══ Supplied text

Public Kafka Cluster

By default, there is no encryption, authentication, or ACLs (access control list) configured. Any client can communicate to Kafka brokers via the PLAINTEXT port.

Kafka Security

It is critical that access via this port is restricted to trusted clients only. Network segmentation and/or authorization ACLs can be used to restrict access to trusted IPs in such cases.

If neither is used, the cluster is wide open and can be accessed by anyone.

Enable SSL encryption: SSL uses private-key/certificate pairs which are used during the SSL handshake process.
Authentication & Authorization: Create a user to be used for consuming and allow the user to consume from a specific topic.
Make sure every broker’s advertised endpoint is accessible from a consumer.
Set up the consumer by adding the broker’s certificate into a trust store and storing the user’s credentials into the consumer’s configuration file.

AWS Kinesis

We can provide access to the Kinesis stream through an IAM Role which will be assumed by the Rill Data AWS Account to gain access.

Rill Data AWS Account

arn:aws:iam::248432388601:root

Using CloudFormation Console

Open AWS CloudFormation to create a new Stack.

════

Written task A.
According to the supplied text, which port can any client use to communicate with Kafka brokers by default?
Written task B.
Duplicate the portion of the supplied text starting with "Public Kafka Cluster" and going on through "accessed by anyone.".
Rely only on the supplied text for what follows.

══ Dataset extract

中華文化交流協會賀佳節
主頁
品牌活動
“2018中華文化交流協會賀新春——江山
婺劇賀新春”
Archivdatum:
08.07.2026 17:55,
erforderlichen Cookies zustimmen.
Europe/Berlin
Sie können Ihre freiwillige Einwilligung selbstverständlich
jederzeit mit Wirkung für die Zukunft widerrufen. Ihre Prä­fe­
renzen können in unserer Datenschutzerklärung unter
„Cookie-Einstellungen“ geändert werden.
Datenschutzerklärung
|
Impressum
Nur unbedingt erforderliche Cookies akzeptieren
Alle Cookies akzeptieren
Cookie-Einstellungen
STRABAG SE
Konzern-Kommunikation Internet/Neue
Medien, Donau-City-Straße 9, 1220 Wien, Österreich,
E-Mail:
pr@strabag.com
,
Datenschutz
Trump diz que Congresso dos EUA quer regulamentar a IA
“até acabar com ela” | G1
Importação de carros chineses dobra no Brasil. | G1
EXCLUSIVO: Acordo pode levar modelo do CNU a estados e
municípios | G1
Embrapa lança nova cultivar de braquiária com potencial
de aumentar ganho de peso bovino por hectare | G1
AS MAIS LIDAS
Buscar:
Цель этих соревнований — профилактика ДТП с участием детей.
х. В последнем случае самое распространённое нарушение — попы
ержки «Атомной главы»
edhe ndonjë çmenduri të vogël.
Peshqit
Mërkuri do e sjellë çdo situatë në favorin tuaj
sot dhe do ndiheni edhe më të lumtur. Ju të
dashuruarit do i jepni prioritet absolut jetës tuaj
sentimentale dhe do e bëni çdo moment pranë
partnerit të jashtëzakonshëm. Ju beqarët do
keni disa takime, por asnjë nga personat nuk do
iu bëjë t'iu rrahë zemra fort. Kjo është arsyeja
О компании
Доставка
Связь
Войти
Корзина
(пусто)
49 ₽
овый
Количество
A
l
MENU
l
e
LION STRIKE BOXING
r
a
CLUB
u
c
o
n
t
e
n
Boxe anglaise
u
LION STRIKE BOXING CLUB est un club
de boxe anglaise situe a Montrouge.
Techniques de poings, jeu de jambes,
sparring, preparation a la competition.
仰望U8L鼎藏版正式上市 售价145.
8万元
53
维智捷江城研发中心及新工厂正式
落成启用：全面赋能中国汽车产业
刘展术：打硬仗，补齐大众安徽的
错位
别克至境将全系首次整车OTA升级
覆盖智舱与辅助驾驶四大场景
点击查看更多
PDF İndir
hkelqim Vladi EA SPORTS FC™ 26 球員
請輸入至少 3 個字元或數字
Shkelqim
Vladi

════

Response box A.
The PLAINTEXT port.

Response box B.
Public Kafka Cluster

By default, there is no encryption, authentication, or ACLs (access control list) configured. Any client can communicate to Kafka brokers via the PLAINTEXT port.

Kafka Security

It is critical that access via this port is restricted to trusted clients only. Network segmentation and/or authorization ACLs can be used to restrict access to trusted IPs in such cases.

If neither is used, the cluster is wide open and can be accessed by anyone.